En estos vertiginosos días de áspero amanecer en que tanto se agita el espantajo de una nefasta tercera guerra mundial o, peor aún, de un posible adelanto electoral, conviene distraer a menudo la mente en asuntos de bajo calado. Es muy saludable despejar las marañas de la conversación sesuda con argumentos ligeros que no alcanzan ni para cubrir la sobremesa, pero que en realidad abordan esa parte indivisible de la esencia más pura del ser humano. Se nos ocurre, a este propósito, trazar unas torpes pinceladas sobre una cuestión peliaguda que, de manera irremediable, asoma en mitad del camino —en la parte final del camino, concretamente— como un obstáculo incómodo y en muchas ocasiones insalvable, un fenómeno de engorrosa gestión, de feas aristas, que acaba adoptando el aspecto de una piedrecilla insolente en el zapato: el final de nuestra vida útil.
De entre todos los monstruos agazapados en las sombras funestas del armario, este vendría a ser, con creces, el más aterrador, el de más torva y repugnante mirada, el de colmillos más afilados. Las continuas humillaciones de la suegra, que encuentra una gozosa satisfacción en mortificarnos permanentemente, son una broma tierna e inocente comparadas con el escalofriante espanto que provoca el final de nuestra utilidad en la vida. Suele coincidir con el final de nuestra vida laboral, y la certeza que produce esa palpable cercanía, esa fecha subrayada amargamente en el calendario, no hace sino acrecentar el horror del desenlace. Es habitual recurrir a frases manidas con las que uno cree ponerse a salvo del desastre, con las que uno trata de convencerse a sí mismo de que el final de una vida útil, de una vida laboral, equivale a recorrer un sendero nuevo y estimulante, un jardín plagado de relucientes e innumerables emociones: «Cuando me jubile aprovecharé para viajar. Y a disfrutar a tope de la vida.» Sí que va usted a viajar, sí, pero no le vamos a decir adónde para no estropear la sorpresa, y, sobre todo, porque el profundo respeto nos impide expresarnos de un modo grosero.
Cuántas veces habremos escuchado el estremecedor testimonio de una persona valiosa y singular que, naufragando ahora en las aguas turbias y ociosas de la jubilación, se siente anulada, desprotegida y despreciada por una sociedad frívola y bulliciosa que tritura salvajemente a los individuos, en el tramo final de sus vidas, como si se tratara de eliminar desechos. Cuántas veces nos ha embargado la compasión al descubrir en un rincón de la estancia a esa persona encomiable que ayer creímos insustituible, arrumbada hoy en una esquina como un mueble desfasado, como un mal recuerdo, como un fugitivo apestado, a quien se ha vetado ya incluso el dudoso placer de cuidar de los nietos.

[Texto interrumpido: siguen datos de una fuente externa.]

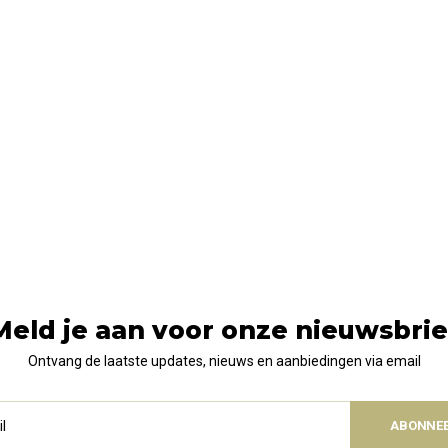
Meld je aan voor onze nieuwsbrie
Ontvang de laatste updates, nieuws en aanbiedingen via email
ABONNE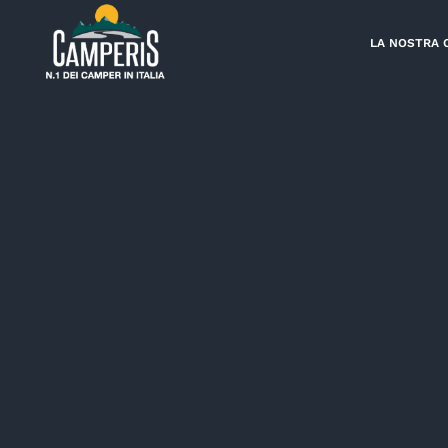
Skip
to
LA NOSTRA 
content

El manso y macabro universo de la vida inútil es un concurrido paraje del infierno donde nos retiran el uso de la palabra, donde nos niegan el crédito, donde nos arrebatan el derecho a la dignidad. Es una fría gruta dominada por la penumbra, antesala esperpéntica de la muerte, donde nos agrupan provisionalmente con la esperanza de que no tardemos demasiado en dejar de molestar.